I would much prefer to have that vitality and be seen as more youthful than I am. My memory blips are more frequent and I have to search for words that would have been easily accessible. That’s where a thesaurus comes in handy. I just started taking one of those brain-boosting supplements. I’ll keep you posted on its efficacy.
Several years ago, I was invited to speak at a conference called “On Purpose Woman” in Maryland, hosted by Ginny Presley Robertson. There was a funny story from that day that I told from the stage. I must have gotten dressed in the dark that morning since I noticed when I got there that my shirt was on backward. I went into the restroom to change it and noticed whilst in the loo that my underwear was on inside out! I left it as is. The audience laughed in recognition.
When I shared the tee-hee tale with Ginny recently, this was her response.
“I remember that great story. It reminded me of a story from back in my corporate days. It was the first day of my new job. I was coming in to run a department so, of course, wanted to make a good first impression. I had on my navy-blue-grey pinstripe wool suit with the appropriate jewelry, etcetera. It was stylish, yet professional. Manicure, hair, makeup—check!
I’m getting out of my car to go in the building and I see my shoes. I have on one navy blue Naturalizer pump (closed-toe, medium heel, conservative). On the other foot was a navy blue shoe—with open toes and a bow and a higher heel. How I managed to walk out of my place to my car and not see my toes or notice I was walking a bit lopsided probably illustrates the stress I was going through those days.
When I realized what I had done, I panicked for a bit, and thought about going home and changing shoes.
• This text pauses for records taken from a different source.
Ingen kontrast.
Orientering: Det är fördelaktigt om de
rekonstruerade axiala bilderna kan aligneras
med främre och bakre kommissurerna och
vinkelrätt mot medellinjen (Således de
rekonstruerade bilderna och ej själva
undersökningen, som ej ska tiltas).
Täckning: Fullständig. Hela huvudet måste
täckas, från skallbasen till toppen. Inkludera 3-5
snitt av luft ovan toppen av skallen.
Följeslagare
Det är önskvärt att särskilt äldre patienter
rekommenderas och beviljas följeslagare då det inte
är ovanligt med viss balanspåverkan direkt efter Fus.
That would have made me late, which wouldn’t have been a good look either. Of course, no cell phones, so I couldn’t call my employer and explain why I was going to be late. So I took a deep breath and walked in. I went right to my office.
After everyone arrived, my boss came to get me for a meeting so he could introduce me to everyone. I showed him my shoes and he cracked up. So the first thing I did in this meeting is go up front and say—’I’m very happy to be here and…I want all of you to know that I know that I’m wearing two very different shoes, so we can just get that out there right now.’ Everyone started laughing and it was a great start to my time there.”
What if we could put it all out there in the beginning?
This is who I am: wrinkles, scars, wounds, fears, broken places. Memory blips that I call CRS (Can’t Remember Sh*t Syndrome). The whole kit and kaboodle. All the shoulda-woulda-coulda-what-if-and-if-only regrets. Wanting a do-over countless times.
Worthy of love and acceptance, just like you.